Salary and employee benefits (48 percent) was the number one reason why people join companies in India—this is constant across all demographics. Coming in a close second was work-life balance (44 percent) followed by job security (42 percent). With job security ranking so high, it tells us about the state that India is in–evolving and still under construction. Let’s say a ship that has been shaking for many years is starting to steady a bit. Career progression (39 percent) and strong management (39 percent) come next. One thing I’ve discovered in India is the need for people to have a leader they can admire, trust and follow. I’ve seen that more here than in other countries. Q. Work-life balance seems to be a bit of a misnomer in today’s hyper-connected, digital world where one is always ‘on’.
There’s no such thing as work-life balance. There’s no such thing as turning off if you like what you do; plus in our digital world, it’s hard to turn off. Yet people recognise work-life balance as a key priority when they join companies. Behind that is the word ‘freedom’. It’s about having the freedom to turn off when you want to, or the freedom to work four hours on one day and then go off to do some volunteering or yoga, but then come in the next day, work nine hours and move the needle. Freedom to do that is work-life balance.Q. What about having a voice or being empowered? How important is that for employees, especially millennials?
Not just in India, but everywhere, millennials want to be heard. For the youth today, the connect is all digital; and often virtual. What I’ve discovered is that they are longing for that touch piece—having their voice heard, having face-to-face time with their bosses and colleagues. There’s the assumption that millennials don’t want that; that they want virtual and everything done through social media. That’s not true. They want the camaraderie and the in-person touch more than we expected.

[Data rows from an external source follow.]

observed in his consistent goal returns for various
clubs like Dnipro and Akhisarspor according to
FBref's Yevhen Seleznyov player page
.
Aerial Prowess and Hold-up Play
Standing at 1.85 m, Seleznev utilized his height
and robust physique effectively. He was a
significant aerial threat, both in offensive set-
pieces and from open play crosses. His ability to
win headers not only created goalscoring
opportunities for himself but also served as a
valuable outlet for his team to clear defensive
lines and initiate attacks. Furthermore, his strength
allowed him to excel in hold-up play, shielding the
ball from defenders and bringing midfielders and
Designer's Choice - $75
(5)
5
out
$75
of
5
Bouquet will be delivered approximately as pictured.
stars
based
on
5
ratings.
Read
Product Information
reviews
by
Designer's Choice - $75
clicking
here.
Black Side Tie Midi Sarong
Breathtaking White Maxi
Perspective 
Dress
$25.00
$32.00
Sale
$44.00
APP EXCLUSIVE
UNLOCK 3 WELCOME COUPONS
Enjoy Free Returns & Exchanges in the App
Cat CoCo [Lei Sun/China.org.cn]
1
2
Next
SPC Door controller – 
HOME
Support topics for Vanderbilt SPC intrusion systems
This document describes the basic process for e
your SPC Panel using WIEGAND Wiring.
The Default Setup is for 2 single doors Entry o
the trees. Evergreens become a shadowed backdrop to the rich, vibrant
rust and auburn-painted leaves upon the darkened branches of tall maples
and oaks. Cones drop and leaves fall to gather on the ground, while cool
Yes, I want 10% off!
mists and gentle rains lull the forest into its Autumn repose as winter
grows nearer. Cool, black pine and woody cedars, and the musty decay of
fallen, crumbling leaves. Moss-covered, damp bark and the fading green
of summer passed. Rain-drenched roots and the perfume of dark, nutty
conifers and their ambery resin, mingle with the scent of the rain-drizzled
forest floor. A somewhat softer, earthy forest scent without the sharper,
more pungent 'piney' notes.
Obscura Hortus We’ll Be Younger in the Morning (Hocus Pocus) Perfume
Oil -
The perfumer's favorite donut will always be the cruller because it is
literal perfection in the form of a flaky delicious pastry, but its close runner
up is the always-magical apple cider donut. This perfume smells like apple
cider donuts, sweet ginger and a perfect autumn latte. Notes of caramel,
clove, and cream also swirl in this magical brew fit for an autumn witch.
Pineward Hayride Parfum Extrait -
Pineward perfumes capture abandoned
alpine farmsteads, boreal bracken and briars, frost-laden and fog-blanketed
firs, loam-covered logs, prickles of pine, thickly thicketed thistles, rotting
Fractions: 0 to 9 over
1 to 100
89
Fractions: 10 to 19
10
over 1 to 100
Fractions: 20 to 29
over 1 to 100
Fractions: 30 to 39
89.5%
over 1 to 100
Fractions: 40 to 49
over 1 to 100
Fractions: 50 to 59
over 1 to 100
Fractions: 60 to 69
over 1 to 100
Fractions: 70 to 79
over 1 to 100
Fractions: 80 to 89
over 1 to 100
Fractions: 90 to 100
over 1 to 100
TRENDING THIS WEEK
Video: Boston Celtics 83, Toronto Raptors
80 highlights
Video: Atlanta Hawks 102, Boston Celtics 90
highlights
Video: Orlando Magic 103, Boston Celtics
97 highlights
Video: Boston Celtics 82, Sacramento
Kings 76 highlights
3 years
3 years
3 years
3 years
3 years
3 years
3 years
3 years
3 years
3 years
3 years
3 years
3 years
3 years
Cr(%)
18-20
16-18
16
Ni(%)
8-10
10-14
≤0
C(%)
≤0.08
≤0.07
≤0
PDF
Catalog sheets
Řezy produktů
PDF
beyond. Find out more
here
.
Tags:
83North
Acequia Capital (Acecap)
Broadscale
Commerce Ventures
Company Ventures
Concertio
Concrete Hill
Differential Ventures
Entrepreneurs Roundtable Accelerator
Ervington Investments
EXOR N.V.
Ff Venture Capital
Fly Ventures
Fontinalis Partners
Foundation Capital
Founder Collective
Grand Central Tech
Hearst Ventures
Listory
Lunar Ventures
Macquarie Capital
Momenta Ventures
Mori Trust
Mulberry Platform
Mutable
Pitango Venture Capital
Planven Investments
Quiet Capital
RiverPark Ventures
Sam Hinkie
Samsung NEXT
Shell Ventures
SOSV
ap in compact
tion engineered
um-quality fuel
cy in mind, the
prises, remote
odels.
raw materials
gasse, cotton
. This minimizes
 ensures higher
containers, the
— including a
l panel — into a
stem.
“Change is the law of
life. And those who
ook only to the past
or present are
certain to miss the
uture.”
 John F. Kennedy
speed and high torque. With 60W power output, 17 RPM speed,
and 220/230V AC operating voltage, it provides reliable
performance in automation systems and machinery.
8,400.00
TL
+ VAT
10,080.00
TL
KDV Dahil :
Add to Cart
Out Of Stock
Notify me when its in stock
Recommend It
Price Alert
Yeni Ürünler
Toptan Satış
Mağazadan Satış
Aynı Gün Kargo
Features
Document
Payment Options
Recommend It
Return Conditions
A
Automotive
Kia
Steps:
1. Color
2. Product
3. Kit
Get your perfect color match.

Companies need to understand people in their 20s because they will be 65 percent of the workforce by 2030. The issue is the gap between them and the senior leaders at companies who are in their 50s. For them millennials are aliens. There is some awareness building and reskilling that has to happen in the senior leadership. I see it here and there, but traditional Indian companies have a hard time keeping up with this.